• **Page excerpt**:
>>
The copyright-mania among Evangelicals is interesting, Steve. If you attend their services you don’t get a hymnal. The songs are projected on a screen with prominent copyright notices top and bottom. You have to wonder if they are paying performance fees to the holders, often the church’s own “music minister.”

Christian colleges include specific degrees for “music ministers,” I have a neighbor who is in such a program.

It will take a while before people realize that many of these “Christian schools” are no different than the madrassas teaching Wahabbism throughout the Muslim world. Fundamentalist are the same, their practices are the same, their fanaticism is the same, their claim of victimization is the same. The underlying justice of a particular belief system is ignored to enable followers to hate.

6 fallenmonk { 12.16.07 at 1:21 pm }

Bryan,This is from 2000
ATLANTA, Oct. 20 (UPI)–Former President Jimmy Carter, the son of a Southern Baptist Sunday school teacher, has disassociated himself from the nation’s largest Protestant denomination and criticized its “increasingly rigid creed.”

“I have finally decided that, after 65 years, I can no longer be associated with the Southern Baptist Convention,” the 76-year-old former president said in a letter mailed to 75,000 Baptists nationwide on Thursday by a group of moderate Texas Baptists.

Carter said the Southern Baptist Convention, which has almost 16 million members, has adopted policies “that violate the basic premises of my Christian faith,” including a denominational statement that prohibits women from being pastors and tells wives to be submissive to their husbands.

He said the “most disturbing” reason he and his wife decided to disassociate themselves from the Southern Baptist Convention was the elimination of language in June that identifies Jesus Christ as “the criterion by which the Bible is to be interpreted.”
<<
• **Information given**:
>>
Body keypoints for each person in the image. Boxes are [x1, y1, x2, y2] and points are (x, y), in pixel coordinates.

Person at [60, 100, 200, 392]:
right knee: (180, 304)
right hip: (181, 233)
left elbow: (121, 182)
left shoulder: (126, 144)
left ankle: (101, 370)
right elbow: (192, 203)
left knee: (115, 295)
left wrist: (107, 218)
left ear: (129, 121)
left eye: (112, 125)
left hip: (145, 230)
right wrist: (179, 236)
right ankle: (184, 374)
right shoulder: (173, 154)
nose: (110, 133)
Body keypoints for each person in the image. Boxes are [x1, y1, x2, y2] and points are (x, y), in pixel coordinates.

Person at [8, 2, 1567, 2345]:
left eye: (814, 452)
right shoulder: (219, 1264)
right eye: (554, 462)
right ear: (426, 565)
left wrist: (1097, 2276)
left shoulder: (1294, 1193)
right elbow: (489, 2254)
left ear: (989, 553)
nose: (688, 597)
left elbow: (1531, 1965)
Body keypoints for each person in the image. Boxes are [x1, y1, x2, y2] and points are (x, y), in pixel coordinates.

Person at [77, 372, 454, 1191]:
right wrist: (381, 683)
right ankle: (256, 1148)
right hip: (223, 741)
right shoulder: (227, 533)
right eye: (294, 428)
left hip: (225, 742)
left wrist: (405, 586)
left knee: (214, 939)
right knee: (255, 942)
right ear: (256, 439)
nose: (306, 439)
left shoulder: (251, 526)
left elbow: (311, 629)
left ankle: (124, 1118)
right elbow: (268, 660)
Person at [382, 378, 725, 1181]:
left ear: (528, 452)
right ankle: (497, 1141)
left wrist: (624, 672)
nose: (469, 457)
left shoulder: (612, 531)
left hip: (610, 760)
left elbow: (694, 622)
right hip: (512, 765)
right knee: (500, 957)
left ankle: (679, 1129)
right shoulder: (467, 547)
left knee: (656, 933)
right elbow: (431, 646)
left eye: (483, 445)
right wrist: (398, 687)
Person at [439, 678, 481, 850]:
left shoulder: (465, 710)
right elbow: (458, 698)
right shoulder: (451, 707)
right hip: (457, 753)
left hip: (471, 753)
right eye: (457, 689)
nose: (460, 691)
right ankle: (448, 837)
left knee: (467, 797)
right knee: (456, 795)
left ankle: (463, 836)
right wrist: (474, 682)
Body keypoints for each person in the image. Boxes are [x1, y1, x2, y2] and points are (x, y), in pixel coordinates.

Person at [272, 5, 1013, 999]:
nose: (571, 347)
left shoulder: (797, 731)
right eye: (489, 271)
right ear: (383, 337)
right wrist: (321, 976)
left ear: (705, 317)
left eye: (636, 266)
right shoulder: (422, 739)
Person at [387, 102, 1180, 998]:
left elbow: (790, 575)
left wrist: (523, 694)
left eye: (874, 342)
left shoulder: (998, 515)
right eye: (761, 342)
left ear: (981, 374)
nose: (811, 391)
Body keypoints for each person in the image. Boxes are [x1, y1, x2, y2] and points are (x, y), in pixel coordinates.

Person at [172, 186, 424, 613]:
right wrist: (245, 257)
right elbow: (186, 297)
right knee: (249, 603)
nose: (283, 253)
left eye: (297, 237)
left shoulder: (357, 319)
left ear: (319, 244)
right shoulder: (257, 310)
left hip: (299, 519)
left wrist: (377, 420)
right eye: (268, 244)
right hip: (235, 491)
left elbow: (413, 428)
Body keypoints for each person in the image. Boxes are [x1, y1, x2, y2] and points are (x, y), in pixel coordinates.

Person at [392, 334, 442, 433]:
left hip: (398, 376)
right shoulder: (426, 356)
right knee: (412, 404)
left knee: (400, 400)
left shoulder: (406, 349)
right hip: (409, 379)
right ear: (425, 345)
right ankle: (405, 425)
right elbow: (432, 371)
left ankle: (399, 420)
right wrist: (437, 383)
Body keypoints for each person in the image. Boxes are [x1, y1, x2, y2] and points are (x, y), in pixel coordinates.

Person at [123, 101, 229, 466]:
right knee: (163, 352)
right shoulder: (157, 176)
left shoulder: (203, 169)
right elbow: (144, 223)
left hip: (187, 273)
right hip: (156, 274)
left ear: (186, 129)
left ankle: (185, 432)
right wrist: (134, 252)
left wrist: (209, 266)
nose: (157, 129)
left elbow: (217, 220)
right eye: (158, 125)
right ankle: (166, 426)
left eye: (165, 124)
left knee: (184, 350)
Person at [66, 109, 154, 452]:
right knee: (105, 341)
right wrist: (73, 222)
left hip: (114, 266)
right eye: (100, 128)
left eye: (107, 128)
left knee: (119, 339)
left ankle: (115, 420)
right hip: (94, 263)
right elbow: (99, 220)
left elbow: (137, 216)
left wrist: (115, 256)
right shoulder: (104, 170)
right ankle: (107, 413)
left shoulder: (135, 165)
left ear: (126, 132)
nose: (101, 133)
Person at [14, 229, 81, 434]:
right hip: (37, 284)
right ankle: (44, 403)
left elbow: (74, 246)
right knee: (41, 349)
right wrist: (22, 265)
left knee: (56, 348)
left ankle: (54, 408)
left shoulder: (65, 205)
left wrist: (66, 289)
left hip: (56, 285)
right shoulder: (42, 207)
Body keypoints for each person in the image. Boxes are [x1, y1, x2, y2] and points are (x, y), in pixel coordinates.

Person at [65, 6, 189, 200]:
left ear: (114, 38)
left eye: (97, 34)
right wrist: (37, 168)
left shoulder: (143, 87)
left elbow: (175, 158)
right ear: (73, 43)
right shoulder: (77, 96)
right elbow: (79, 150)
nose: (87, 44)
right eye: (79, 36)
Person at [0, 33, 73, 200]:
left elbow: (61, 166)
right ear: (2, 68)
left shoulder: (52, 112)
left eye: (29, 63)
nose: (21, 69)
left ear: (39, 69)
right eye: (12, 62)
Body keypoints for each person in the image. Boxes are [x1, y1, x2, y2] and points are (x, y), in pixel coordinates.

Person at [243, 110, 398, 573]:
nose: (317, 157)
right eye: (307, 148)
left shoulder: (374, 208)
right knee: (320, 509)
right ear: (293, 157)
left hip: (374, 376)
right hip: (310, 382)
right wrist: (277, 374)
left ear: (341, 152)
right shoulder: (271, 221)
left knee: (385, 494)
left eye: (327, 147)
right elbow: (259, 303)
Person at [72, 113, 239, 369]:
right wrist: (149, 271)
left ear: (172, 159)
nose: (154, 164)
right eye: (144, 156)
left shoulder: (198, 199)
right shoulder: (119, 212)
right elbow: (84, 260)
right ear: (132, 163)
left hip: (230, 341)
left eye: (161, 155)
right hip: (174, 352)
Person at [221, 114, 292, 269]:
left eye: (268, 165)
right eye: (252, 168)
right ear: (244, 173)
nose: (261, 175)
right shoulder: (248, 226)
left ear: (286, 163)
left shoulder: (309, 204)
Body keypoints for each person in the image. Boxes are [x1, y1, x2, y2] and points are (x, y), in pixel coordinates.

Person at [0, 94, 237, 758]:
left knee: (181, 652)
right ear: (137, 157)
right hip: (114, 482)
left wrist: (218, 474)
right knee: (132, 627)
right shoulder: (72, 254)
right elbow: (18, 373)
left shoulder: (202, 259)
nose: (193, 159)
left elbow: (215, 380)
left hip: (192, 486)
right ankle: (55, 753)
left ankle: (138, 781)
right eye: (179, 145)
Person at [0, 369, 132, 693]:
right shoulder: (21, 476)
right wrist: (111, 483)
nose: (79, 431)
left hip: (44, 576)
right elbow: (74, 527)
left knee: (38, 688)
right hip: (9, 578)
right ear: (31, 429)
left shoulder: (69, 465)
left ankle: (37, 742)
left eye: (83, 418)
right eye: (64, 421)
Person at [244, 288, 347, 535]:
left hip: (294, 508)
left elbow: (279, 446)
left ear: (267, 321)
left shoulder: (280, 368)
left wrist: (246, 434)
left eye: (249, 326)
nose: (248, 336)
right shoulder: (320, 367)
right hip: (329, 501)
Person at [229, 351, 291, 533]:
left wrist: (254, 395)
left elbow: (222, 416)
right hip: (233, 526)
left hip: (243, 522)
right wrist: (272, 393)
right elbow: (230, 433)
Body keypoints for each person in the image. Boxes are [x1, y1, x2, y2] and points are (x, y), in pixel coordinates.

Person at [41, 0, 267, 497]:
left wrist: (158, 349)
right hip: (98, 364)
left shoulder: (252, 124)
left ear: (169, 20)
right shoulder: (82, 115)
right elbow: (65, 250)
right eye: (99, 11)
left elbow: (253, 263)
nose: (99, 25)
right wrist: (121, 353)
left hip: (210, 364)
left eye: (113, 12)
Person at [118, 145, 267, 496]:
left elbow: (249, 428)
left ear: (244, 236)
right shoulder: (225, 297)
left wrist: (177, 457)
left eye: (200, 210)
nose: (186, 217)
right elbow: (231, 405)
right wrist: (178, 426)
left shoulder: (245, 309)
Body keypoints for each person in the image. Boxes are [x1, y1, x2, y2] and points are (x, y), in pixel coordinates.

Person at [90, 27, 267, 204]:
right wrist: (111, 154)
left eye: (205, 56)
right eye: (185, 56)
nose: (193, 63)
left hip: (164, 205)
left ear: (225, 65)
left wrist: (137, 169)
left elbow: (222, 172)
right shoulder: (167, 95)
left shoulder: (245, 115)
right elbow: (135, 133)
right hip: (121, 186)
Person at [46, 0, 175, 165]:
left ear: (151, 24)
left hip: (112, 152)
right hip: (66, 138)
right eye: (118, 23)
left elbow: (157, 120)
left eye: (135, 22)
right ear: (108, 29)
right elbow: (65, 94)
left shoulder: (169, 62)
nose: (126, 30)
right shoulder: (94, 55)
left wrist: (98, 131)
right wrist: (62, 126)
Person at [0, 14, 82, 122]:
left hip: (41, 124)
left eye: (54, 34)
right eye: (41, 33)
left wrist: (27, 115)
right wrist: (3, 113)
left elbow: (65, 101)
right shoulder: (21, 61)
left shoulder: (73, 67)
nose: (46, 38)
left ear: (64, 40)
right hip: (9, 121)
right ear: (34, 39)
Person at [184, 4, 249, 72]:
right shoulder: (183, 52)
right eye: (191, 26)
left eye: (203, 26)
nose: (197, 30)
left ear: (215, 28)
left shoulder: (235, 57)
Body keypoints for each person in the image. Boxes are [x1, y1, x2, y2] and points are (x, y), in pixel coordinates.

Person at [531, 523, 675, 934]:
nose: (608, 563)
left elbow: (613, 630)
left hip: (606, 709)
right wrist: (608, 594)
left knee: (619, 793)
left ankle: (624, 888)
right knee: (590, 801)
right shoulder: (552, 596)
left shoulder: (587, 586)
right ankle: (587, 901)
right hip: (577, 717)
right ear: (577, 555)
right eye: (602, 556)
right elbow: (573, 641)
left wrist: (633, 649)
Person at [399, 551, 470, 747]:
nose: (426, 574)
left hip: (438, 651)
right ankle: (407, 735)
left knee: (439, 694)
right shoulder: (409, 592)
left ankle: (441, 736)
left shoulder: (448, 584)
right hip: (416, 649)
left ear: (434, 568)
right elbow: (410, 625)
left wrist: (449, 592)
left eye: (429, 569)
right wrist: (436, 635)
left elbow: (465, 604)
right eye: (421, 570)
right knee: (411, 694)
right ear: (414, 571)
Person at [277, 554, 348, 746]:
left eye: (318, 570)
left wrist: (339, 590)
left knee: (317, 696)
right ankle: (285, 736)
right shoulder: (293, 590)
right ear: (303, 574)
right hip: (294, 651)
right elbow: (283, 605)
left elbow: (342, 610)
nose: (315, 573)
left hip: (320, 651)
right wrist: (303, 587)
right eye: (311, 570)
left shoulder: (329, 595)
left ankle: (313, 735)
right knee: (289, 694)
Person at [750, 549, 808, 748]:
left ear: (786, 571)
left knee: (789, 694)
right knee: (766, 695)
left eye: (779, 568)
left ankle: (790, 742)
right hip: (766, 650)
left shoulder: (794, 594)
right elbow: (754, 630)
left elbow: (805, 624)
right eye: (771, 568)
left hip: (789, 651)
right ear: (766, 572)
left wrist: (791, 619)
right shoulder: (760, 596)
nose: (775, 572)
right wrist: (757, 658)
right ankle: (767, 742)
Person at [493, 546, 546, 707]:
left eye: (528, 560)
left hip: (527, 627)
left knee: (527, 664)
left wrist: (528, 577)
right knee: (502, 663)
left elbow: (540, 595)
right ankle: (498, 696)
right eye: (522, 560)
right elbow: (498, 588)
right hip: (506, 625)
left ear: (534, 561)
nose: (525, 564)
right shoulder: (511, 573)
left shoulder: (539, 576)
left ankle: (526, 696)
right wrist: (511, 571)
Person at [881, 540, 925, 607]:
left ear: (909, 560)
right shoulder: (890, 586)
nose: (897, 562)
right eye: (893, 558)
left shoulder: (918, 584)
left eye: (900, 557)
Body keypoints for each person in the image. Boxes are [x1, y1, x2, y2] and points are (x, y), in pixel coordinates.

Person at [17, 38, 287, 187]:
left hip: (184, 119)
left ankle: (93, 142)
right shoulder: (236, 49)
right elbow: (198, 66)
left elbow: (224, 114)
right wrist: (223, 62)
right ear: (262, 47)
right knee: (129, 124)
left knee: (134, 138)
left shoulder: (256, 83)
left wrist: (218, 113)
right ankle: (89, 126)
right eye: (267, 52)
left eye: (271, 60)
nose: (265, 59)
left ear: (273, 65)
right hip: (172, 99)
<<
• **Work task**: Extend the comment thread on Evangelical practices and Jimmy Carter's break with the Southern Baptist Convention, picking up after its final sentence.

• **Response to the exercise**:
7 Bryan { 12.16.07 at 1:41 pm }

There are now two distinct groups within the Southern Baptists with the SBC on the right. Individual churches announce their affiliation or non-affiliation on their signage. The SBC is shrinking, and membership among Southern Baptist churches has been flat for a decade. The population is growing, but the number of Baptists isn’t.

This version of the periodic burst of evangelicalism that happens in the US every so often has peaked, and there will be a slow return to normalcy.

8 catnapping { 12.16.07 at 5:22 pm }

As a Native American (read: heathen, pagan), I’ve been leary of christianism pretty much all my life. My father was taken from his mother, and placed in an orphanage, because she wasn’t “christian” enough. (The woman went to Mass twice a week, but OMG, she also believed in spirits!)

Though I have run into racism…folks not liking the colour of my skin, the real problems I’ve faced were when found out I wasn’t Christian.

If men like Huckabee get their way…people like me will be rounded up and gassed. And after they’ve killed off all the Muslims, Buddhists, Hindus, Pagans, etc…they’ll start going after other Christians…

9 Bryan { 12.16.07 at 5:50 pm }

This is just the KKK in another disguise. It is, was, and always will be about hate and fear of the “other,” i.e. anyone who isn’t exactly like them.

My paternal line goes back to the East end of the Baltic to the original Prussia, which was invaded after the first Crusade by German Christians called the Knights of the Teutonic Order. They were decidedly unhappy that that area of Europe wasn’t Christian.

The Germans were replaced by the Russians, who still control the area.

It’s hard to remember that Christianity is supposed to be about peace and love.

OT: I love your 12 days of Christmas illustrations, Catnapping.

10 hipparchia { 12.16.07 at 6:50 pm }

to some extent, i brought this one down on my own head, since i was the one who introduced the subject…

several of us [some baptists, some catholics, and me] discussing the relative merits of scientology and christianity. in the end it was decided that scientology couldn’t be a real religion, since they didn’t believe in jesus, but, and they all turned at looked at me as the pronouncement was uttered: at least they believed in something.

hehe. i am such a uniter. i’ll have to spring paganism on them someday and see what happens.

11 Badtux { 12.16.07 at 7:33 pm }

Bryan, I think you are being misled on the Southern Baptists v. the Southern Baptist Convention. The Southern Baptist Convention was formed back in slavery days as the central organizing body for missionary missions and preacher training of the Southern Baptist church. Southern Baptist churches were, and are, independent of the Southern Baptist Convention, the convention is almost literally that — a convention. By definition, if your church belongs to the Southern Baptist Convention it is a Southern Baptist Church. If your church doesn’t belong to the Southern Baptist Convention, it’s, well, it’s a Baptist church in the South.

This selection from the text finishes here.